▸ Textauszug
In einer Zeit, in der Energieversorger sich zunehmend legitimieren müssen, wird Gemeinwohlorientierung so zur strategischen Zielgröße – messbar, sichtbar und dialogorientiert. Oder, wie es ein öffentliches Bad nach seiner Zertifizierung treffend formuliert:

„Mit dem Projekt wurde uns einmal mehr bewusst, dass die Bäder gerade in herausfordernden Zeiten zum Gemeinwohl beitragen, weil wir Gesundheit, soziale Integration, Bildung, ein gutes Miteinander und die lokale Wirtschaft unterstützen.“ (Vital Park Eichsfeld-Therme)

▸ Zu erledigende Aufgaben
A – Fasse im Textauszug zur Gemeinwohlorientierung den Absatz, der mit „In einer Zeit, in der Energieversorger“ beginnt, in einem kürzeren Satz zusammen und behalte dabei seine Kernaussagen bei.
B – Beantworte zum Textauszug zur Gemeinwohlorientierung die folgenden Fragen:
(i) Wer muss sich laut Textauszug zunehmend legitimieren?
(ii) Welche Bereiche unterstützen die Bäder laut dem Zitat?
(iii) Von welcher Einrichtung stammt das Zitat?
C – Setze den Textauszug zur Gemeinwohlorientierung mit einigen Sätzen im Anschluss an das Zitat fort.

▸ Vorliegendes Material

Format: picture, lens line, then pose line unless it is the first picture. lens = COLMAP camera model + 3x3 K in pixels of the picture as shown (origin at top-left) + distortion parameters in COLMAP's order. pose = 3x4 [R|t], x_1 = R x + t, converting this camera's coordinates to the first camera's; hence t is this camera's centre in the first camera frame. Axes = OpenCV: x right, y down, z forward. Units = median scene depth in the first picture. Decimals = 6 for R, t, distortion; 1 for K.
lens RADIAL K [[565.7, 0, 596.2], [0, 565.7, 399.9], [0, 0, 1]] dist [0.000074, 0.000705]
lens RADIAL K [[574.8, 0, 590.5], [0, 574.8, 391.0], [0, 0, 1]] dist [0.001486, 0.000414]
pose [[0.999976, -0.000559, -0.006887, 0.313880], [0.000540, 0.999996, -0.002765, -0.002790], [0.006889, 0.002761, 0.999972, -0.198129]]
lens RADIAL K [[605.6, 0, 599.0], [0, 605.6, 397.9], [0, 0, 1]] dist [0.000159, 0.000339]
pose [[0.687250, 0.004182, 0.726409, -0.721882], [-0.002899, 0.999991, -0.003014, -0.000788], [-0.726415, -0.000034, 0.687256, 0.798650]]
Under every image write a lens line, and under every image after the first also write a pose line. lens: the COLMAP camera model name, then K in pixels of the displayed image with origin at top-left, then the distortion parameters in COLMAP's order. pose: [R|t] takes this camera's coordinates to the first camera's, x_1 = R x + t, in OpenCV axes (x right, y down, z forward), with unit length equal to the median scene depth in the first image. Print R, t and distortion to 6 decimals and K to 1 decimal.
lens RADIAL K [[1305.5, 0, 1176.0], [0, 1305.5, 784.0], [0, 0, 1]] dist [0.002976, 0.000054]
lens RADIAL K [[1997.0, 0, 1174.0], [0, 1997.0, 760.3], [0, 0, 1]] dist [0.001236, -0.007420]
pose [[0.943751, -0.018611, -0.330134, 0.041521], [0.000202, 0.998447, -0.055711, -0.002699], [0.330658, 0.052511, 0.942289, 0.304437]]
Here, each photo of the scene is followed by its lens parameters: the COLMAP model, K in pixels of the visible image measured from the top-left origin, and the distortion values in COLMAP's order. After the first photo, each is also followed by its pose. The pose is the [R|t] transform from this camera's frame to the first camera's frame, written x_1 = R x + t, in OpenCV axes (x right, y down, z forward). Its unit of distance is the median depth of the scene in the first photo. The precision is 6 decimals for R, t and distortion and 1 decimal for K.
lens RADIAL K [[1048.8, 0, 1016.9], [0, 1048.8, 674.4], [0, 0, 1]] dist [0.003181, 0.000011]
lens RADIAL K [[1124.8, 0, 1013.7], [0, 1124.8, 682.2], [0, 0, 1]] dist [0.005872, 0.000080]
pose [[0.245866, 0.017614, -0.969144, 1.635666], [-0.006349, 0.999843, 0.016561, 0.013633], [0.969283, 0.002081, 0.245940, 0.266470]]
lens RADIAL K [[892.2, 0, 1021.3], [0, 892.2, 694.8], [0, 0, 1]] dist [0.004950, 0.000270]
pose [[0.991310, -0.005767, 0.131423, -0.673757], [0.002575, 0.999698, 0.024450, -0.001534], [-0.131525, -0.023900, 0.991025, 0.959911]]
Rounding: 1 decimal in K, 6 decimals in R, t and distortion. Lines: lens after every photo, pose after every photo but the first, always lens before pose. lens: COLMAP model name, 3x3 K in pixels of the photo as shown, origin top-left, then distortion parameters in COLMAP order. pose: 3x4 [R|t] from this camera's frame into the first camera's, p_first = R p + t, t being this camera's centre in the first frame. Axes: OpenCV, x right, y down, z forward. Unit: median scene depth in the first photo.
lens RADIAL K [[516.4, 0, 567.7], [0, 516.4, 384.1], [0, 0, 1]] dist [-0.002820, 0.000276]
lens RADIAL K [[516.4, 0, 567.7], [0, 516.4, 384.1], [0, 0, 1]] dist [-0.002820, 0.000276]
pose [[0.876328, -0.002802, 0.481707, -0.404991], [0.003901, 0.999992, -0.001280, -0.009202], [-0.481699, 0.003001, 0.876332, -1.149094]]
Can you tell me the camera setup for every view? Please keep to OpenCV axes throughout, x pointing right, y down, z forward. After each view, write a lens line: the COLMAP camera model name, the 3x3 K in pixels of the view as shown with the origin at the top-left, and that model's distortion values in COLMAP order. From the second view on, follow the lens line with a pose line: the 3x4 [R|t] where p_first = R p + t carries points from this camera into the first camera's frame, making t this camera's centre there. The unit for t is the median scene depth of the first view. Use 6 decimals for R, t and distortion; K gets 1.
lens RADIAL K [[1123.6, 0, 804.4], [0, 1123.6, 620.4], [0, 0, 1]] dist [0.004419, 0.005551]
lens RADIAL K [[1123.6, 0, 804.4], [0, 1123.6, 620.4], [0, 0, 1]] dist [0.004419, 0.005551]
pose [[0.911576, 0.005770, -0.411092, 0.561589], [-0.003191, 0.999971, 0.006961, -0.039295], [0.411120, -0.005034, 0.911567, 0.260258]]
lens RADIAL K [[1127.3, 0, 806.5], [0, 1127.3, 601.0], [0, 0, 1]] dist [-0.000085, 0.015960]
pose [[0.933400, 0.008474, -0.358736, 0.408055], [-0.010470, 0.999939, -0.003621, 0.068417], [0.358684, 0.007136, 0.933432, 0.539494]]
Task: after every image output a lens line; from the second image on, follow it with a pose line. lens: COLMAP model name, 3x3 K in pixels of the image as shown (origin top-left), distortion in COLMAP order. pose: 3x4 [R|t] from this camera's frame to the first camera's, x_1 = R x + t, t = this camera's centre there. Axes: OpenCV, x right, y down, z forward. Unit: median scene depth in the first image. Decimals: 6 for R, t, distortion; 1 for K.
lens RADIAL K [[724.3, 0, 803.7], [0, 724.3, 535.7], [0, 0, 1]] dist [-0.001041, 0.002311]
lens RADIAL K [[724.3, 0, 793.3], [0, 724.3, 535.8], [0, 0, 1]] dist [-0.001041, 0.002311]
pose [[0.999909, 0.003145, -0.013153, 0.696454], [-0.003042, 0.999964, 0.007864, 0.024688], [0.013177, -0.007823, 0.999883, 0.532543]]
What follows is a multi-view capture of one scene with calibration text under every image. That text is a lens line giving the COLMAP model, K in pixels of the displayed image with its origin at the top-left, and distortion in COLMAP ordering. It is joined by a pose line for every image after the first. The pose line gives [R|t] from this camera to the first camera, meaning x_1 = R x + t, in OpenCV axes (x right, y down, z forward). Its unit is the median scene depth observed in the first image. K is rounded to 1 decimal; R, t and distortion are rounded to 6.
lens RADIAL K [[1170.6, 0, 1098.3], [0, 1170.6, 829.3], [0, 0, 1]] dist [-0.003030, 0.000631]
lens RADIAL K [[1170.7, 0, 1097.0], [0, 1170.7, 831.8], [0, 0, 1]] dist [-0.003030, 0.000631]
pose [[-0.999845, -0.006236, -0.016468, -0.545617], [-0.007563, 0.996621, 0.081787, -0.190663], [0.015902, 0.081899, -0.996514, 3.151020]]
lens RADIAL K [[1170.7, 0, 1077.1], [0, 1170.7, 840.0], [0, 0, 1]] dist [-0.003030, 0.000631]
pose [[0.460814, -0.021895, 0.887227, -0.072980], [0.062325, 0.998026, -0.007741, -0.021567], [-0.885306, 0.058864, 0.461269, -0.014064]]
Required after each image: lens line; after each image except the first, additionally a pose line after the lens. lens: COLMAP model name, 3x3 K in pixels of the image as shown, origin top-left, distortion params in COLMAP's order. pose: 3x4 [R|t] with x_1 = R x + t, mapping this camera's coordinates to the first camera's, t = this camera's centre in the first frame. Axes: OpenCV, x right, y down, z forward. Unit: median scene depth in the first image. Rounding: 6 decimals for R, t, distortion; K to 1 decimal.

▸ Lösungen je Aufgabe
A – Weil Energieversorger sich immer mehr legitimieren müssen, wird Gemeinwohlorientierung zu einer messbaren, sichtbaren und dialogorientierten strategischen Zielgröße, wie ein öffentliches Bad nach seiner Zertifizierung festhält.

B –
(i) Energieversorger
(ii) Gesundheit, soziale Integration, Bildung, ein gutes Miteinander und die lokale Wirtschaft
(iii) Vom Vital Park Eichsfeld-Therme

C –
Gemeinwohlorientierung messen und zertifizieren

Wie lässt sich dieser Anspruch konkret umsetzen? Als erstes muss festgestellt werden, wie der Energieversorger in seinem gesellschaftlichen Umfeld wirkt und worin in diesem Kontext sein spezifischer Wertbeitrag besteht. Erst mit dem neuen bedürfnispsychologische Public Value Ansatz ist es möglich, die intangiblen vielfätigen und oft schwer messbaren Wertbeiträge einer Organisation für die Gesellschaft ganzheitlich zu analysieren und in einem unternehmensspezifischen Go-Profil festzuhalten. Dabei können Potenziale und Risiken in der gesellschaftlichen Wirkung sichtbar gemacht und wertvolle Erkenntnisse für die strategische Ausrichtung und wirksame Maßnahmen eines Unternehmens gewonnen werden.

Als nächstes gilt es dann natürlich, die ermittelten Wertbeiträge sinnvoll und effizient in das Unternehmen auf allen Ebenen zu integrieren und in eine wirksame Umsetzung zu bringen.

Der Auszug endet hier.